James Picerno at The Capital Spectator does a good job explaining why the market has been a little indecisive recently, but I think he leaves out one important factor: political uncertainty. I talk to business owners, large and small, and the ones I've spoken to are all scared stiff that John Kerry might somehow win in November.

History seems to indicate that a split government -- with control of Congress and the White House divided between the parties -- is good for the economy, but there aren't a lot of data points to go on and there are many other external factors that muddle the issue. From the people I've talked to, the fears aren't over economic policy and taxes as much as over terrorism. Business leaders think a Kerry victory would increase the risk of terrorism to our country, and 9/11 demonstrated that terror is worse for the economy than are taxes.

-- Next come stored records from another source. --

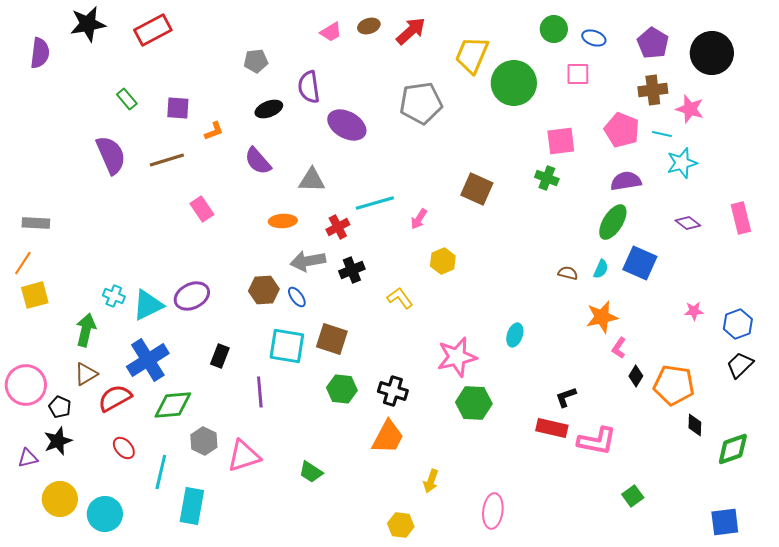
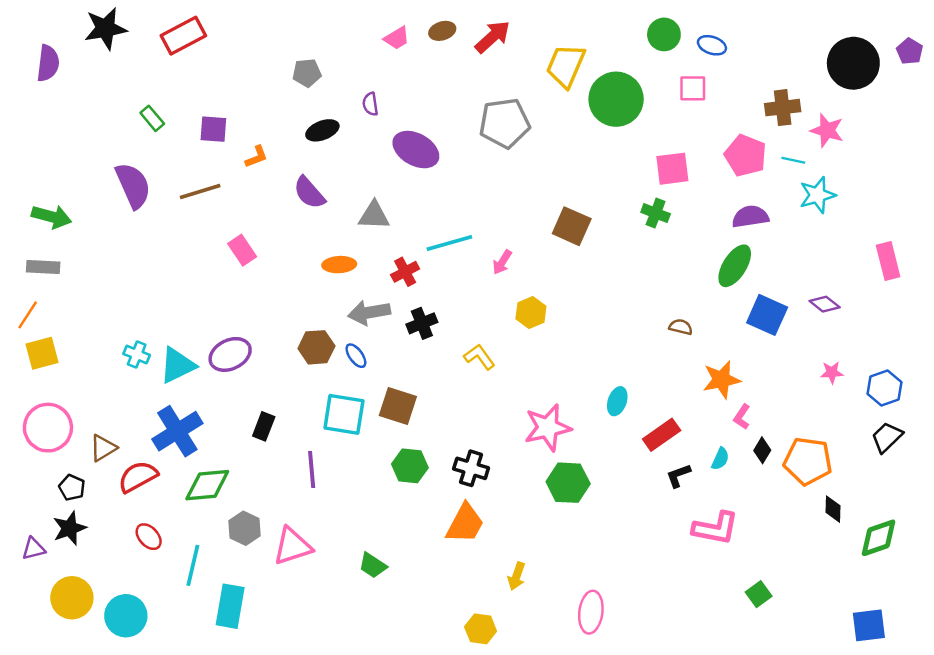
purple pentagon: (653, 43) -> (910, 51), moved, size x0.7
purple semicircle: (309, 87) -> (370, 104), size x0.6
purple diamond: (688, 223) -> (825, 304), moved
cyan semicircle: (601, 269) -> (720, 459), moved
green arrow: (86, 330) -> (52, 217), moved, turned 92
pink circle: (26, 385) -> (48, 428), moved
red rectangle: (552, 428) -> (662, 435), moved, turned -48

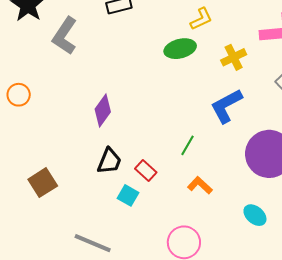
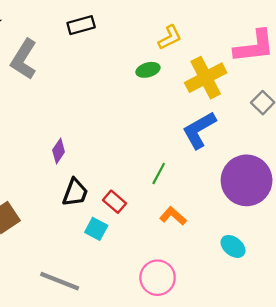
green ellipse: (180, 49) -> (148, 70), size x0.7
yellow cross: (234, 57) -> (206, 78), size x1.5
purple diamond: (103, 110) -> (59, 151), moved, size x0.7

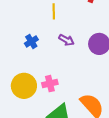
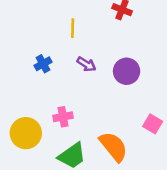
yellow circle: (24, 86) -> (26, 133), moved

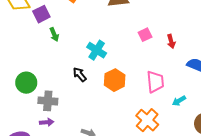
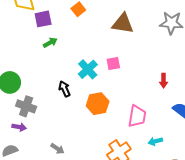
green arrow: (54, 35) -> (50, 43), turned -112
pink square: (145, 35) -> (113, 63), moved

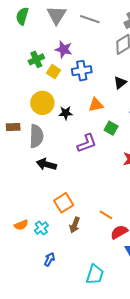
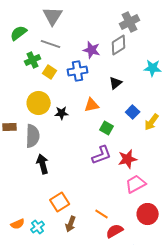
green semicircle: (22, 16) -> (19, 33), moved, turned 36
gray line: (90, 19) -> (51, 44), moved
purple star: (64, 49) -> (92, 50), moved
purple L-shape: (87, 143) -> (102, 155), moved
black arrow: (46, 164) -> (43, 164), turned 60

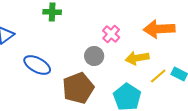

I agree, sort of. I don't think John Kerry will have any choice but to continue in Afghanistan and Iraq, because those are done deals. What I'm concerned about is that he won't prosecute the rest of the War on Terror but will instead just cool his heels while North Korea and Iran fester and plot against us. If President Bush wins re-election I expect those two nations to be overturned by 2008, but if he doesn't they won't be and we'll be in much more danger.

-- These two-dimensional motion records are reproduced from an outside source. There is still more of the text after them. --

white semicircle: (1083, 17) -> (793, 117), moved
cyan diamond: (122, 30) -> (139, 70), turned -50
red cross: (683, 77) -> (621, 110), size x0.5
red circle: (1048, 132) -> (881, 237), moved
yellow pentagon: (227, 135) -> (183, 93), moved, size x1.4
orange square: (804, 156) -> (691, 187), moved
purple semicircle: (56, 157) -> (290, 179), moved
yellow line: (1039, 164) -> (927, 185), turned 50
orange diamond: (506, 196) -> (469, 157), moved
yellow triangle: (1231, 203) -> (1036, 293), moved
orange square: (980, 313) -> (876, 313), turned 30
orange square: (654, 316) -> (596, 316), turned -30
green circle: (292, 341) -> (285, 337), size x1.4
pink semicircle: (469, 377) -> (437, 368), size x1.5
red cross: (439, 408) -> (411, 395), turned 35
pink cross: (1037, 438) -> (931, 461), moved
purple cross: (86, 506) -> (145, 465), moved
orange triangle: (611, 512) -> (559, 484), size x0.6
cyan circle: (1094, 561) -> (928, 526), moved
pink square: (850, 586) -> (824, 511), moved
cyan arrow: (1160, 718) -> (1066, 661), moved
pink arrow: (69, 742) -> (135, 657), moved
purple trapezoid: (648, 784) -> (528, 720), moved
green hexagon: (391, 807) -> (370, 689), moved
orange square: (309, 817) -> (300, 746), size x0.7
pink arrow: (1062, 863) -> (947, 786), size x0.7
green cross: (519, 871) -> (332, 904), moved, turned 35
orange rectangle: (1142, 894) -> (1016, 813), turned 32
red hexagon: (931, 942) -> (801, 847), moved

Personally, I'm bullish. I still think Bush will win in a landslide, and the other economic data all look strong to me. Sure, there may be another terrorist attack no matter who wins election, but I don't think it will affect the market as much as 9/11 did. Of course, if it's a bigger attack than 9/11 it might, but then we'll have more important things to worry about than our portfolios.

Higher earnings over the past several quarters have helped bring down the market's valuation. The S&P's trailing price-earnings ratio, for instance, is about 20 today, vs. more than 60 back in early 2002. If Wall Street's consensus earnings outlook for the S&P for the year ahead proves accurate, the p/e will fall to about 17, assuming the index remains unchanged.

Ed Yardeni of Prudential Equity Group recently opined that "the balance sheets of corporate American are in the best shape ever." As a result, he says the market deserves to trade at a higher p/e. But the market's ignoring the improved state of corporate balance sheets, he notes. The good news: that mispricing creates opportunity, he believes, advising that "there's room for the p/e to rise once investors become aware of this great improvement."

A low p/e ratio is one of the key indicators of a good investment because it means that the price of the company is low relative to its earnings. So I'm buying.